Schattenschwingen - Zeit der Geheimnisse - Heitmann, T: Schattenschwingen - Zeit der Geheimnisse
Aber der Moment reichte aus, damit ich verstand, wie schwer es ihm fiel, ausgerechnet jetzt von meiner Seite zu weichen. Dann nahm er Kurs auf die wartenden Schattenschwingen, um sie anzuführen, während ich dem Silberstaub folgte, mit Shirin und Ranuken in meinem Windschatten.
∞∞
Es ging hinaus aufs offene Meer, allerdings nicht in die Richtung des Eilands. Nein, hier draußen gab es nur das Meer und einen wolkenverhangenen Himmel. Mir kam nicht die leiseste Idee, warum es Nikolai mitten ins Nirgendwo verschlagen hatte. Was zur Hölle sollte das? Weit und breit gab es nichts, um zwei Menschen zu verbergen oder gar einen Feind auf Abstand zu halten. Nur das Meer, von dem er sich nach unserem letzten Zusammenstoß gewiss fernhalten würde, und dichte schiefergraue Wolken.

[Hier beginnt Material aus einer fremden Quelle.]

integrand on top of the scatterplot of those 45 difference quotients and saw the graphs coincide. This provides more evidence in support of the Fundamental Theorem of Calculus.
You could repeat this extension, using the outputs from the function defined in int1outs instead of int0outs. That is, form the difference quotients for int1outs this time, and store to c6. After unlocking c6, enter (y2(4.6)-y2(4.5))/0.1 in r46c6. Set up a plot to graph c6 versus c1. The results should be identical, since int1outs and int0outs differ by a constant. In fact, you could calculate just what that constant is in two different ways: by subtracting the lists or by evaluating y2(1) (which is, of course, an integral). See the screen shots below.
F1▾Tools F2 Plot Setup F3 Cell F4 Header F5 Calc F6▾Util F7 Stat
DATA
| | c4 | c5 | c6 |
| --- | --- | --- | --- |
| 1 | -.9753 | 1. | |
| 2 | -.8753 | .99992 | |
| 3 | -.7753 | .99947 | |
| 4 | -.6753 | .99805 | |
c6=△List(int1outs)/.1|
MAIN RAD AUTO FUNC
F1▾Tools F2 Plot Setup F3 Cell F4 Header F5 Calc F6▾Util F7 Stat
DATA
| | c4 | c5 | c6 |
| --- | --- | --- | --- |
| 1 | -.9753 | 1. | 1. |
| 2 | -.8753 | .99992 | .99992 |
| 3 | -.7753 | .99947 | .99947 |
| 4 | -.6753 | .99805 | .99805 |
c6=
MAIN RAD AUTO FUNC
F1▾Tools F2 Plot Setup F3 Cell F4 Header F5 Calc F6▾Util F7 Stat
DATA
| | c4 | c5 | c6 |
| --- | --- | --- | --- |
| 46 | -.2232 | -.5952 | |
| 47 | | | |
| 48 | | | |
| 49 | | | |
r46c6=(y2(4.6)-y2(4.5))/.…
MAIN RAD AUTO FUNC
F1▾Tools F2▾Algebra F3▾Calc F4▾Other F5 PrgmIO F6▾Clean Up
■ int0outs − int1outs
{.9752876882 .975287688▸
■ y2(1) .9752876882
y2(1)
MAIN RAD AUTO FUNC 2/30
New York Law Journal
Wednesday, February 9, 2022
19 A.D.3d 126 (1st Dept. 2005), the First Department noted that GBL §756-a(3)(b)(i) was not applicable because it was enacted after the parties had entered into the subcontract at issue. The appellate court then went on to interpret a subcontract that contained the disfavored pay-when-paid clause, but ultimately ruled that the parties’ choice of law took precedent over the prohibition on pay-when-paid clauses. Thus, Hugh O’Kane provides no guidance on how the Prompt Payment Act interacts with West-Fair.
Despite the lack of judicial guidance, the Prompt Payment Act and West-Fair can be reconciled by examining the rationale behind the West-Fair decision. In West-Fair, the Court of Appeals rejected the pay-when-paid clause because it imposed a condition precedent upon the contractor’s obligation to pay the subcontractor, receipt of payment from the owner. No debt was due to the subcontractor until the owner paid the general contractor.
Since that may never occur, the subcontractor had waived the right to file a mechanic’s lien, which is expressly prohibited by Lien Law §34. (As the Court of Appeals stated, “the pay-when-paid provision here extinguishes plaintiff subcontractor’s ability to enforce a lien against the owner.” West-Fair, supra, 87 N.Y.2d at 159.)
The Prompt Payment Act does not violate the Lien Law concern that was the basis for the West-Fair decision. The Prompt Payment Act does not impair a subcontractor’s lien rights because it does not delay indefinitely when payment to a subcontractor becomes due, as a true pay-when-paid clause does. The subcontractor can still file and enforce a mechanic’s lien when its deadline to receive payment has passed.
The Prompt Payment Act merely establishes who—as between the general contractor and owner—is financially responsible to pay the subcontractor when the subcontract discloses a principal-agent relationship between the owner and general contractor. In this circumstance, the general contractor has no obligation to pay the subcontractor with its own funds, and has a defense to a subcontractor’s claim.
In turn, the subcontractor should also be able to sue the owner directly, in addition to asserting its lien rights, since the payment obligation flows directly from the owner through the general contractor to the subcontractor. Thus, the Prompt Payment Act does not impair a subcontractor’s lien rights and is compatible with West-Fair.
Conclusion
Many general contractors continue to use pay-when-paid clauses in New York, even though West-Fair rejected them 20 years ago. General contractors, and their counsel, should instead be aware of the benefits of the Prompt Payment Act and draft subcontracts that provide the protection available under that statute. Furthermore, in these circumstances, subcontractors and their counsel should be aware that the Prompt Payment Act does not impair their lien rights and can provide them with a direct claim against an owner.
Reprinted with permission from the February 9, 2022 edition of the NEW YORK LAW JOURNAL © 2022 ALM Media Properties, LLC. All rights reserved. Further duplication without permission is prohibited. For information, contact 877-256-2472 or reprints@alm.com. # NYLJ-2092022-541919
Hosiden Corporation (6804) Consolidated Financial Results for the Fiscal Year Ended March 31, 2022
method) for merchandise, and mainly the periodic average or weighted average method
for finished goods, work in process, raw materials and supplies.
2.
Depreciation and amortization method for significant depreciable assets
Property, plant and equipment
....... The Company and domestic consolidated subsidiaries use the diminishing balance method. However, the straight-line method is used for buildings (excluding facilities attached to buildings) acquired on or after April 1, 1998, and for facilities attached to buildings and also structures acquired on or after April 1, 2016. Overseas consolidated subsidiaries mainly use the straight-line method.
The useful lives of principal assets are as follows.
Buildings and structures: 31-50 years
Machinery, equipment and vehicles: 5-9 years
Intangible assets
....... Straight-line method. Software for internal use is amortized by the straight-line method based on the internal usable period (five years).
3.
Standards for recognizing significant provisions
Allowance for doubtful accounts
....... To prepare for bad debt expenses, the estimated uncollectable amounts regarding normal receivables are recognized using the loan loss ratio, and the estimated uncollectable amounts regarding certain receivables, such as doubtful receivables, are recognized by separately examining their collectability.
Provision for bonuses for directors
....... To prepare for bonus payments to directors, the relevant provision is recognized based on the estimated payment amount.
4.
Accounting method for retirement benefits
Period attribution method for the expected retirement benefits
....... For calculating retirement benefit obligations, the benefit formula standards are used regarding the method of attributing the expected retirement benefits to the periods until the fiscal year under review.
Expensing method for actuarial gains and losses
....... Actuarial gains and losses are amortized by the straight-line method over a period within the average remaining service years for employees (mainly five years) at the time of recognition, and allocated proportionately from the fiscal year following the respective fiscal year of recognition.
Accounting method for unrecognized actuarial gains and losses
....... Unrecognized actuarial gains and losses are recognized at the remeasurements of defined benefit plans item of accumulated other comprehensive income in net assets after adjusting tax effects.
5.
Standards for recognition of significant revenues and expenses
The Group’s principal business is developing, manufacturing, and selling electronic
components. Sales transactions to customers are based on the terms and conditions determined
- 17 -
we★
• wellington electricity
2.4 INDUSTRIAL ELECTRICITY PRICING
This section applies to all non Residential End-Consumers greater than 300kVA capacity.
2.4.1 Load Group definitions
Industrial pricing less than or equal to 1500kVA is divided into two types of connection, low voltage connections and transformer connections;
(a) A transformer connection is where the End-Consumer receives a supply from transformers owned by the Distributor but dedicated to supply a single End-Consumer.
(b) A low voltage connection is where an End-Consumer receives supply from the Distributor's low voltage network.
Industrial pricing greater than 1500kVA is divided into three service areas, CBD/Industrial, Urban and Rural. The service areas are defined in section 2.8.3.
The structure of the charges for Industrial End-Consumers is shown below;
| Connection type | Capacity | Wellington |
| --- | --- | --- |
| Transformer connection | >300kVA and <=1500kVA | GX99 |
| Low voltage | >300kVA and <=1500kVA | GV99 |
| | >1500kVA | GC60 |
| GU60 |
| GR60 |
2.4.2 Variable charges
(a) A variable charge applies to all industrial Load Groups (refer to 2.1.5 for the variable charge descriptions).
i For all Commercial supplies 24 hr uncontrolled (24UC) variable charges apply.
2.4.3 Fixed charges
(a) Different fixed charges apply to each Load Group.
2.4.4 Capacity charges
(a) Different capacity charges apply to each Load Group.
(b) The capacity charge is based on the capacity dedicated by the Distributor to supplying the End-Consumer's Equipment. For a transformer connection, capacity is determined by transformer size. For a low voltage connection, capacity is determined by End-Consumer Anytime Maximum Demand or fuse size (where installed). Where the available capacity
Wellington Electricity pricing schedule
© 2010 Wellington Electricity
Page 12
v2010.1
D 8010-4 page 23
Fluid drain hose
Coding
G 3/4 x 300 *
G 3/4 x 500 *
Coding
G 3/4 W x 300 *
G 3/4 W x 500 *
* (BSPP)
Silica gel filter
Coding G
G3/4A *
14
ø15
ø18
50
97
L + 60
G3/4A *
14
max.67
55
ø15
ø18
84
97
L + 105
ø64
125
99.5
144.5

Wolken, dachte ich, und plötzlich kam mir eine Vermutung: Die Wolken gehörten zu Solveig!
Ich stieg steil auf und ignorierte Rufus’ Beschwerden über die Höhe. Die Wolken bildeten eine regelrechte Nebelwand, winzige Wassertropfen, dicht an dicht, sodass ich kaum die Hand vor Augen sah. Beinahe verlor ich sogar die Silberspur. Sie wurde schwächer, löste sich auf … oder verschwand sie lediglich im Nebel? Wie auch immer, es war nichts darin auszumachen. Ich war ein Narr, der sich an einer vagen Hoffnung festhielt.
Ich muss mich mit dem Traumstaub getäuscht haben, teilte ich Shirin mit, die zu mir aufschloss . Hier ist nichts, rein gar nichts, weder Nikolai noch Solveig oder eins der Mädchen. Eine Sackgasse, verflucht!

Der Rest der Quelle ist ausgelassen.